Cambio di programma per il 16° concerto della stagione GOG: in sostituzione dell’Es Trio si è presentato, ieri sera al teatro Carlo Felice, il duo violino e pianoforte formato dalla giovanissima – e plurititolata – violinista Mariam Abouzahra e dalla madre Nora Emödy, dal curriculum altrettanto nutrito. Il pubblico della GOG, abbastanza numeroso, ha così potuto ascoltare e confrontare tra loro, a distanza di una settimana, due differenti aspetti della letteratura violinistica: il linguaggio compostamente classico adottato, sia pure con differenti declinazioni, da Beethoven, da Schumann e da un Richard Strauss all’epoca ventiquattrenne, cui ha fatto riscontro il panorama più esteso e variegato costituito da opere “spalmate” su un arco temporale molto più ampio. L’impaginato del concerto, concepito con intelligenza critica, vive su allusioni e rimandi: il pastiche che Ysaÿe elabora sulla Sonata di Locatelli, l’incrocio Rossini-Paganini con le variazioni sul Tancredi, e infine le incursioni di due grandi virtuosi dello strumento che, alla loro maniera, rendono omaggio allo stesso Paganini e a Georges Bizet. In mezzo a questo sfoggio di virtuosità emerge, intatta e senza termini di paragone, la Sonata di Debussy che tanta fatica costò all’autore ormai prossimo alla fine. Ed è proprio questo esito supremo della creatività di “Claude de France” che ha messo in risalto le doti peculiari delle due artiste, al di là del florilegio di bravura dispensato in buona parte del programma. Esattezza negli attacchi, intesa millimetrica nel controllo di agogiche e dinamiche, concertazione acuta e infallibile: la terza (e purtroppo ultima) di quelle che avrebbero dovuto essere le “sei sonate per strumenti diversi” ha brillato di luce propria lungo tutti e tre i movimenti, dall’attacco magicamente incorporeo del pianoforte fino alla turbinosa coda del finale, dove non si percepisce il tormento creativo che assalì l’autore prima che la Sonata fosse conclusa (si racconta che Debussy, sollecitato dall’editore, gli avesse inviato una dopo l’altra cinque diverse versioni del finale prima di approdare a quella definitiva).

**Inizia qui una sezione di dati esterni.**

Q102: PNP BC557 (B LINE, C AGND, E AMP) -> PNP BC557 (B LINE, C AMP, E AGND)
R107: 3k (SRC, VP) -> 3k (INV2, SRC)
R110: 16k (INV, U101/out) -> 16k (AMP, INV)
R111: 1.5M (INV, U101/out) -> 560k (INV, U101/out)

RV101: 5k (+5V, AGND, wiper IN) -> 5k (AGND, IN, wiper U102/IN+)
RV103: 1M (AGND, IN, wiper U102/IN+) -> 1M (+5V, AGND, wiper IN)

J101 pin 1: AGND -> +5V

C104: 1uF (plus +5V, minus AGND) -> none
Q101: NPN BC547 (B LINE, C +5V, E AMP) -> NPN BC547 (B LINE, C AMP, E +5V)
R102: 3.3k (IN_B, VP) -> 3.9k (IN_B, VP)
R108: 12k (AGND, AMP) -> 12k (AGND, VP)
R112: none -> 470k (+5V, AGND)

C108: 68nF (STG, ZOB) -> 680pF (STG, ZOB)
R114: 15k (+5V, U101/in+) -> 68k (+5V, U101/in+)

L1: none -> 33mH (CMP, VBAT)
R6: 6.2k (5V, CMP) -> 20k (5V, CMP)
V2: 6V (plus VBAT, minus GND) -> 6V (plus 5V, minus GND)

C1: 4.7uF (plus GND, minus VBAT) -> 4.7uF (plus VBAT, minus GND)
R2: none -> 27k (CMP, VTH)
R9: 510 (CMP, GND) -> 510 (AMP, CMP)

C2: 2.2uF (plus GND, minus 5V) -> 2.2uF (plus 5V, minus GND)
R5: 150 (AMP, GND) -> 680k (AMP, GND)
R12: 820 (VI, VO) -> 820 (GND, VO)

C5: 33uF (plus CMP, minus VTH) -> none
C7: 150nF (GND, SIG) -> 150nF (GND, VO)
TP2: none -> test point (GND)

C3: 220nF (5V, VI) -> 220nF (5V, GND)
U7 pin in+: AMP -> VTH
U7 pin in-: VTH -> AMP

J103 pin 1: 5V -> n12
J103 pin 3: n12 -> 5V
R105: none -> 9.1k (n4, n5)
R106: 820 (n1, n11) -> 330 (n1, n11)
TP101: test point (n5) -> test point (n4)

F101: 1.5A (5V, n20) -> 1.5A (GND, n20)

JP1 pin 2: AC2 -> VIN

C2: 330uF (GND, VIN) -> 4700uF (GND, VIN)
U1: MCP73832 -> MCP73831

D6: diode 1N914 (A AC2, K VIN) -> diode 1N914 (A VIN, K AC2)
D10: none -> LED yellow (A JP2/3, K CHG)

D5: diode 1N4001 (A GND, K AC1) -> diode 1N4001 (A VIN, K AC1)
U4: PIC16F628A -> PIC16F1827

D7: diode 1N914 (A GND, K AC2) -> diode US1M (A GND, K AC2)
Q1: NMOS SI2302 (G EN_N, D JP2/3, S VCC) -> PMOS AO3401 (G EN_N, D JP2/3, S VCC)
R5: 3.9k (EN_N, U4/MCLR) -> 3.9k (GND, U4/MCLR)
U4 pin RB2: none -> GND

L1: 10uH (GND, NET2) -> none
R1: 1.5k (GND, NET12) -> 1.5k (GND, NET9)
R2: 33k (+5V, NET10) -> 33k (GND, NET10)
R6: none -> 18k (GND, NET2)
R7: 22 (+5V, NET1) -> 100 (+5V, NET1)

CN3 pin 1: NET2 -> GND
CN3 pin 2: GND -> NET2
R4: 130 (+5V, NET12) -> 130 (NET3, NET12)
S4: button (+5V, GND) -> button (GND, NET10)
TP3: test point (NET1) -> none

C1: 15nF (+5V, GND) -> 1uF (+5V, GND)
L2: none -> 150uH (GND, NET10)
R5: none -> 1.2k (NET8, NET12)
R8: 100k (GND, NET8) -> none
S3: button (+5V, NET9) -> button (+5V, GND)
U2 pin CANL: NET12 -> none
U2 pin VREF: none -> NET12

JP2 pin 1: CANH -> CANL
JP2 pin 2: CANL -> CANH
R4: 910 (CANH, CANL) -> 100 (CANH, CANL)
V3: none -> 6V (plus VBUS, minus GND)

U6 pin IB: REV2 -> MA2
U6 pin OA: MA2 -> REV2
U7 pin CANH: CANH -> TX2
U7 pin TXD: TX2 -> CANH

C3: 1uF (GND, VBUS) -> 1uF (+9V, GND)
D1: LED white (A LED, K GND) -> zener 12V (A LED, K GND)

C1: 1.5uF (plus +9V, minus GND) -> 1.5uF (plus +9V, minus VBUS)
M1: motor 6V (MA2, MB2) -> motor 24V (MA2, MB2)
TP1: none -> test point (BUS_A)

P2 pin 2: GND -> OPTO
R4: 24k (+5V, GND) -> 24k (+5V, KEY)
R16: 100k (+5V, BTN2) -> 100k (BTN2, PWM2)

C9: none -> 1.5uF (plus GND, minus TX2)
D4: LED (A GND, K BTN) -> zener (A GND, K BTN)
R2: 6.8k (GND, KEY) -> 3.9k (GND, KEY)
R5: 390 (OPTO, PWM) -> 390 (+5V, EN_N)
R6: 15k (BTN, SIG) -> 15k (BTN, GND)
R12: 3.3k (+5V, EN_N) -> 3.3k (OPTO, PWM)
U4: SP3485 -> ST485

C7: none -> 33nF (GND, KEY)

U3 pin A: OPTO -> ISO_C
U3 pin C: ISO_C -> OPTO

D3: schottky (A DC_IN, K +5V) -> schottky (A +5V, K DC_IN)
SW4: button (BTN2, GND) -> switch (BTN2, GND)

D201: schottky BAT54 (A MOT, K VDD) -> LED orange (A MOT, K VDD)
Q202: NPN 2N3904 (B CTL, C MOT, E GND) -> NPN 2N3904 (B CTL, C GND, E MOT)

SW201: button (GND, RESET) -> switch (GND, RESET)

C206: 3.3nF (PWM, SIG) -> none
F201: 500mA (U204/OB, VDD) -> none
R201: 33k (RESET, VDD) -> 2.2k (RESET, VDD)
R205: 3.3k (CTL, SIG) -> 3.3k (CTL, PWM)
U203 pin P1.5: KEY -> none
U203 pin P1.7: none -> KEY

Non potendo raccontare in questa sede l’intero recital, è bene soffermarsi su pochi e qualificanti momenti, sapendo in partenza di fare un torto all’elevato peso specifico della resa esecutiva globale. Diremo del brano di Ysaÿe, quinta delle sei Sonate per violino solo, restituita con una luminosità letteralmente aurorale, e ancora della coerenza interpretativa con cui è stata presentata la Sonata di Locatelli (praticamente riscritta dallo stesso Ysaÿe), un “ibrido” sulla carta poco immaginabile, che è risultato più accessibile grazie a un’interpretazione coerente e priva di retorica. Entrando in ambito paganiniano, al di là degli sfavillanti giochi di prestigio dei Palpiti, è apparso miracoloso per equilibrio sonoro e poesia il sesto capriccio, grazie ad una esemplare gestione del peso dell’arco. Infine Nathan Milstein e Jenő Hubay che, nel segno della variazione, hanno chiuso la serata: il primo con l’ennesima rilettura dell’ultimo capriccio paganiniano, il secondo con un autentico divertissement costruito su temi della Carmen, tra cui la notissima Habanera, l’aria Toreador (formidabile qui il detaché di Abouzahra) e la cosiddetta Danza Bohème nella quale l’arsenale tecnico del violino è stato dispiegato senza economia.
Con qualche minima riserva, legata più che altro all’ardore giovanile della sedicenne violinista, non si va lontani dal vero affermando che le si prospetta un futuro luminoso. In quanto a Nóra Emődy, inappuntabile sostegno nei brani di puro virtuosismo, va rimarcata l’eleganza più che propositiva in fase di costruzione, soprattutto nel brano d’apertura dove non era facile inventare una sonorità pianistica che, al di là di un semplice supporto armonico, desse maggiore coesione a un collage stilistico non sempre verosimile.
Applausi un po’ esangui (a personale giudizio di chi scrive) in rapporto ai meriti delle due artiste, che hanno concesso come bis due ninnoli del grande Fritz Kreisler: Rosmarin e il sempreverde Liebesleid.